Page-level text extractions
--
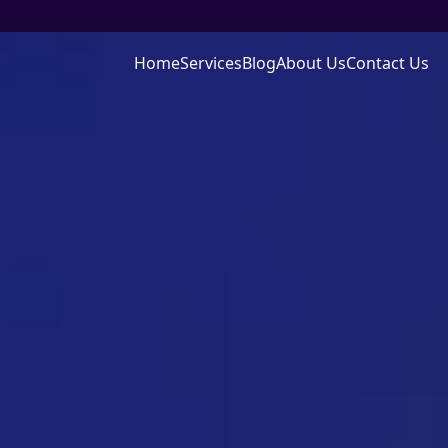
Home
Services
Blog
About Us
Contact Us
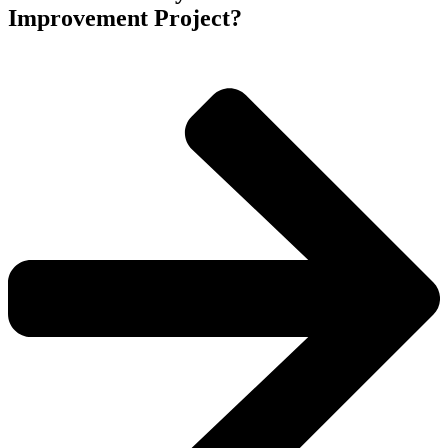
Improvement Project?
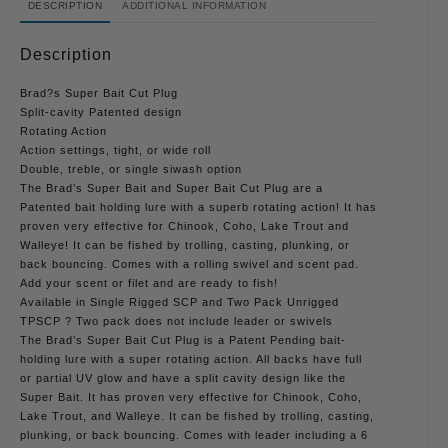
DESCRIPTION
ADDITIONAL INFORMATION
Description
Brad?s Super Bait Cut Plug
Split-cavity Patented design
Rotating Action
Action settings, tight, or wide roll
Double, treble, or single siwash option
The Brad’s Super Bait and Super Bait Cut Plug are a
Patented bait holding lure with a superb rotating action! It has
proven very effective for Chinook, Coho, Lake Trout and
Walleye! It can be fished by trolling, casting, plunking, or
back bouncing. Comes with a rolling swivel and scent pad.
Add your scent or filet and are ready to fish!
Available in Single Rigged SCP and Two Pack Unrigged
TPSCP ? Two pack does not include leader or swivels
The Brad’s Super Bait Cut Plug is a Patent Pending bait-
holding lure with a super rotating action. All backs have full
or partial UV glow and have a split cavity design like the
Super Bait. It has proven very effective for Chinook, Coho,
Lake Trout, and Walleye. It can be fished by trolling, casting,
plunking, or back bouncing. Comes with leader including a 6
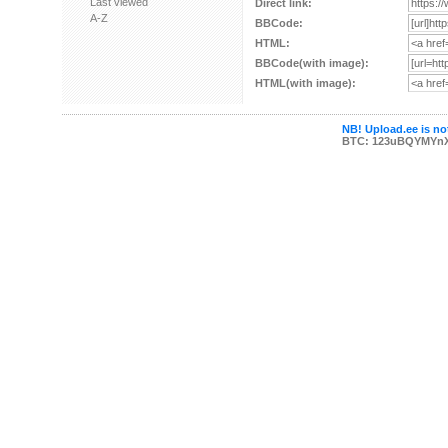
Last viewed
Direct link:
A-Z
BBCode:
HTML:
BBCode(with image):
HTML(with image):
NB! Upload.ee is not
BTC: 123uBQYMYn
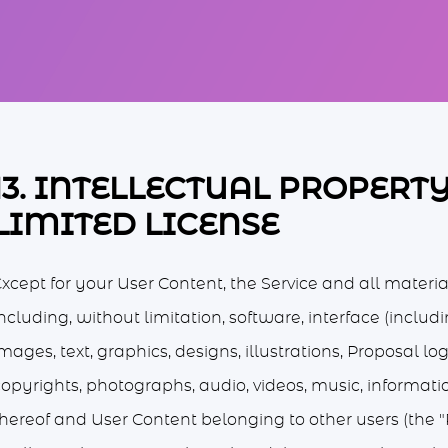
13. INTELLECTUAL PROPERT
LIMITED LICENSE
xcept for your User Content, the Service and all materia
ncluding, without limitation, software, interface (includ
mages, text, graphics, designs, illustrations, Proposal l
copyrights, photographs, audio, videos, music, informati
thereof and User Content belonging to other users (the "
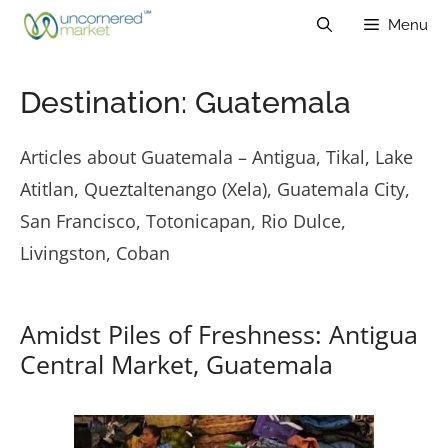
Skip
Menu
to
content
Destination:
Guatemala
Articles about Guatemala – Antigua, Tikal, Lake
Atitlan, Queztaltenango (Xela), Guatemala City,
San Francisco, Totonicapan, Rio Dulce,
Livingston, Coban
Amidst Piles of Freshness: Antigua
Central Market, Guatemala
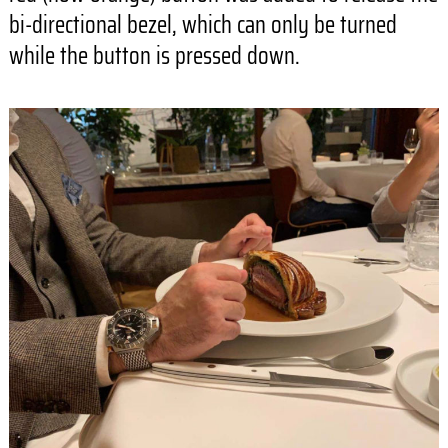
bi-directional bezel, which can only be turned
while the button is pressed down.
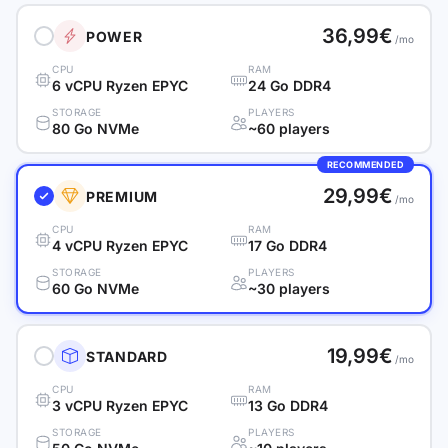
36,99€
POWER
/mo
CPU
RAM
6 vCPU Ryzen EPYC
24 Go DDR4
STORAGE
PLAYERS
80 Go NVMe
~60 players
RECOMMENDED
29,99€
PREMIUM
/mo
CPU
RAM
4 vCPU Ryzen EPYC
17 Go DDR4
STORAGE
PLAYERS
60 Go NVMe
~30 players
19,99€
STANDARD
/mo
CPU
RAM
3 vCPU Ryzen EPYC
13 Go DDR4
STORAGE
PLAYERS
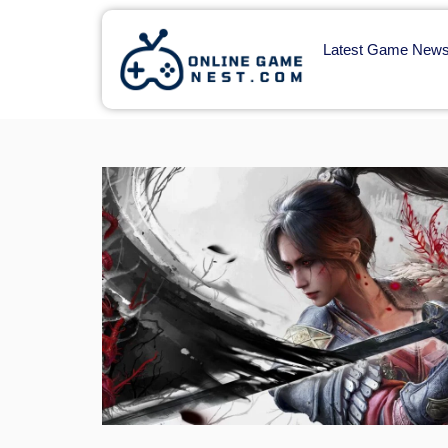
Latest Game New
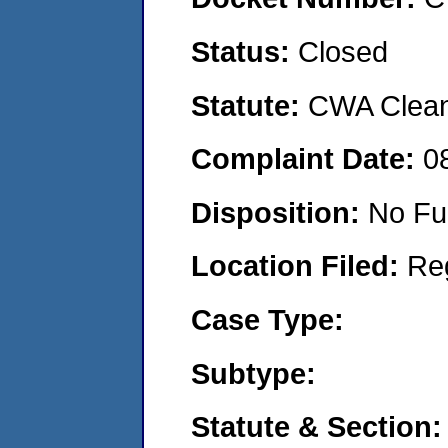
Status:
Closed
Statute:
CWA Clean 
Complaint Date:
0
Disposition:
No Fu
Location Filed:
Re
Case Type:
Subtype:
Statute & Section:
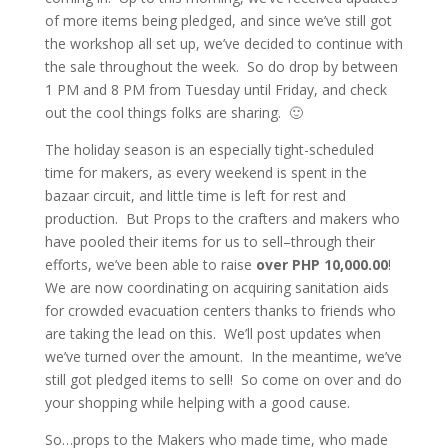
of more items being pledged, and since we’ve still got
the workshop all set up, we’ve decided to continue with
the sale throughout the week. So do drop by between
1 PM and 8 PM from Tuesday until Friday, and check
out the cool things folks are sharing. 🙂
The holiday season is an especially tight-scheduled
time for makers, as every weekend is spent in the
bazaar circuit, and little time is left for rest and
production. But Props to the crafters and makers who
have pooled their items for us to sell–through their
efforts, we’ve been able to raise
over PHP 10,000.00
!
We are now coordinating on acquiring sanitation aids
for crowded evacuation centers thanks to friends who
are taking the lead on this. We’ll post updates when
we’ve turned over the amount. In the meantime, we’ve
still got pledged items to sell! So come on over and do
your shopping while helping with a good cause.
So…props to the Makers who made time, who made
--
> What needs to be done: The task calls for all records to be set down precisely, excluding any images.

> Answer to this exercise:
Home
Services
Blog
About Us
Contact Us
Improvement Project?
DESCRIPTION
ADDITIONAL INFORMATION
Description
Brad?s Super Bait Cut Plug
Split-cavity Patented design
Rotating Action
Action settings, tight, or wide roll
Double, treble, or single siwash option
The Brad’s Super Bait and Super Bait Cut Plug are a
Patented bait holding lure with a superb rotating action! It has
proven very effective for Chinook, Coho, Lake Trout and
Walleye! It can be fished by trolling, casting, plunking, or
back bouncing. Comes with a rolling swivel and scent pad.
Add your scent or filet and are ready to fish!
Available in Single Rigged SCP and Two Pack Unrigged
TPSCP ? Two pack does not include leader or swivels
The Brad’s Super Bait Cut Plug is a Patent Pending bait-
holding lure with a super rotating action. All backs have full
or partial UV glow and have a split cavity design like the
Super Bait. It has proven very effective for Chinook, Coho,
Lake Trout, and Walleye. It can be fished by trolling, casting,
plunking, or back bouncing. Comes with leader including a 6
Last viewed
Direct link:
A-Z
BBCode:
HTML:
BBCode(with image):
HTML(with image):
NB! Upload.ee is not
BTC: 123uBQYMYn
13. INTELLECTUAL PROPERT
LIMITED LICENSE
xcept for your User Content, the Service and all materia
ncluding, without limitation, software, interface (includ
mages, text, graphics, designs, illustrations, Proposal l
copyrights, photographs, audio, videos, music, informati
thereof and User Content belonging to other users (the "
Skip
Menu
to
content
Destination:
Guatemala
Articles about Guatemala – Antigua, Tikal, Lake
Atitlan, Queztaltenango (Xela), Guatemala City,
San Francisco, Totonicapan, Rio Dulce,
Livingston, Coban
Amidst Piles of Freshness: Antigua
Central Market, Guatemala
bi-directional bezel, which can only be turned
while the button is pressed down.
36,99€
POWER
/mo
CPU
RAM
6 vCPU Ryzen EPYC
24 Go DDR4
STORAGE
PLAYERS
80 Go NVMe
~60 players
RECOMMENDED
29,99€
PREMIUM
/mo
CPU
RAM
4 vCPU Ryzen EPYC
17 Go DDR4
STORAGE
PLAYERS
60 Go NVMe
~30 players
19,99€
STANDARD
/mo
CPU
RAM
3 vCPU Ryzen EPYC
13 Go DDR4
STORAGE
PLAYERS
Latest Game New
Status:
Closed
Statute:
CWA Clean 
Complaint Date:
0
Disposition:
No Fu
Location Filed:
Re
Case Type:
Subtype:
Statute & Section:
of more items being pledged, and since we’ve still got
the workshop all set up, we’ve decided to continue with
the sale throughout the week. So do drop by between
1 PM and 8 PM from Tuesday until Friday, and check
out the cool things folks are sharing. 🙂
The holiday season is an especially tight-scheduled
time for makers, as every weekend is spent in the
bazaar circuit, and little time is left for rest and
production. But Props to the crafters and makers who
have pooled their items for us to sell–through their
efforts, we’ve been able to raise
over PHP 10,000.00
!
We are now coordinating on acquiring sanitation aids
for crowded evacuation centers thanks to friends who
are taking the lead on this. We’ll post updates when
we’ve turned over the amount. In the meantime, we’ve
still got pledged items to sell! So come on over and do
your shopping while helping with a good cause.
So…props to the Makers who made time, who made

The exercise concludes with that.